The key distinction from DORA is that WAVE emphasizes leading indicators — predictive metrics that help organizations prevent problems rather than measure them after they occur.
By the time DORA surfaces a drop in deployment frequency or a spike in change failure rate, something upstream already went wrong. WAVE is designed to surface those upstream signals first.
Measurement alone, though, doesn't change behavior. That's why Uplevel pairs the WAVE framework with expert partnership — combining platform data with qualitative assessment and hands-on coaching to help engineering leaders build the organizational muscle to turn insights into action.
Leaders don't need just another dashboard to check. Ultimately, they need their orgs to build the capability to continuously identify what's broken and fix it, without needing outside help to do it every time.
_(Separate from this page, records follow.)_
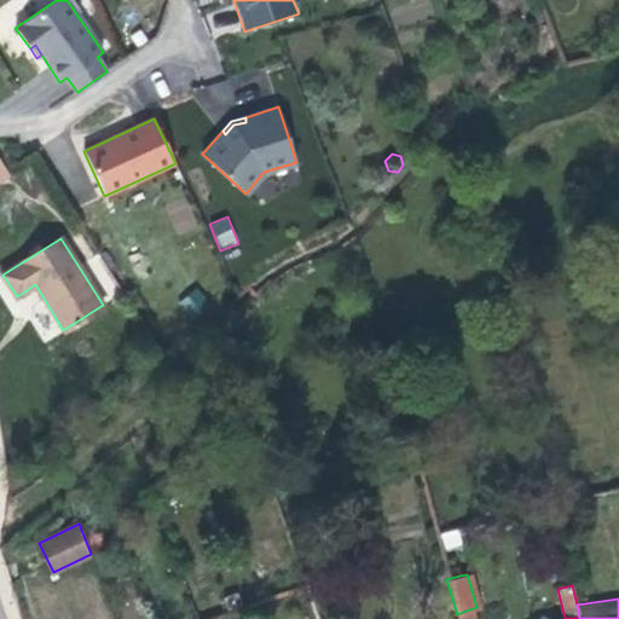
All buildings are outlined.
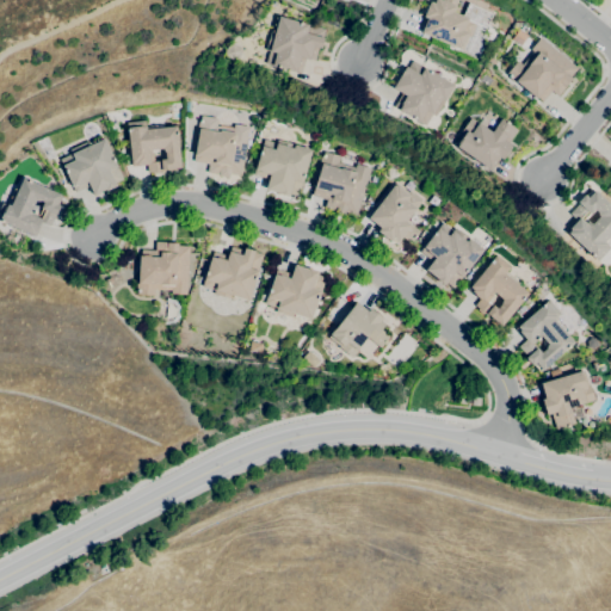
[(461,51),(458,50),(458,49),(420,32),(426,19),(423,17),(429,1),(433,4),(434,0),(457,0),(452,12),(462,16),(467,4),(491,14),(486,25),(481,23),(480,25),(475,24),(469,37),(468,36),(461,51)]
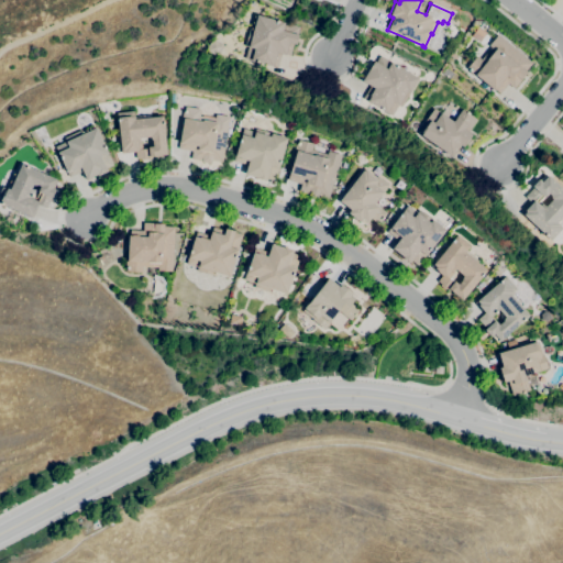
[(272,66),(251,61),(244,58),(247,47),(244,46),(249,28),(250,29),(253,15),(256,17),(256,15),(299,28),(297,35),(295,44),(293,44),(289,56),(285,54),(285,55),(280,54),(277,66),(272,65),(272,66)]
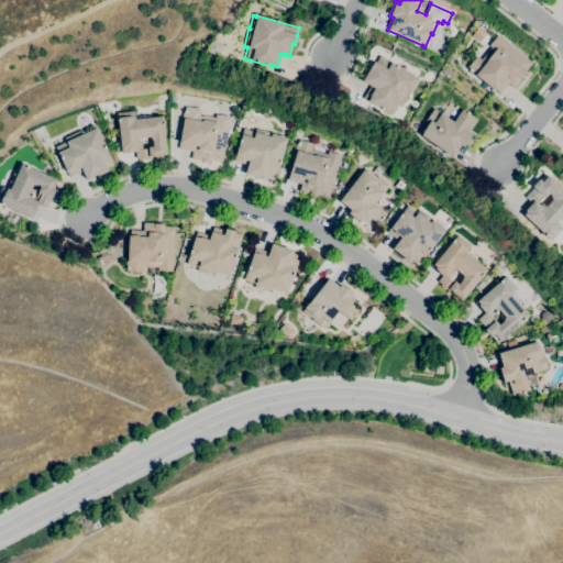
[(499,94),(495,90),(494,90),(474,75),(473,76),(467,70),(468,69),(466,68),(476,56),(481,61),(490,47),(488,45),(497,35),(531,63),(525,72),(527,73),(520,79),(521,79),(514,88),(507,84),(499,94)]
AI requires the full story
DORA metrics were built for a different moment. Engineering leaders today face a harder question: if their organizations can actually adapt to AI, or whether they're accelerating toward the same problems they've always had. The 2025 DORA report's central finding is that AI amplifies what's already there.
Strong foundations get stronger. Weak ones get exposed faster, and at greater cost.That makes the conditions DORA doesn't measure — how teams are collaborating, whether effort is aligned to the right priorities, whether engineers have the focus to do their best work — more consequential than ever.
Most engineering leaders already have dashboards showing them something is wrong. DORA is a start. The rest of the work is understanding your organization as a system so you know what to fix, and how.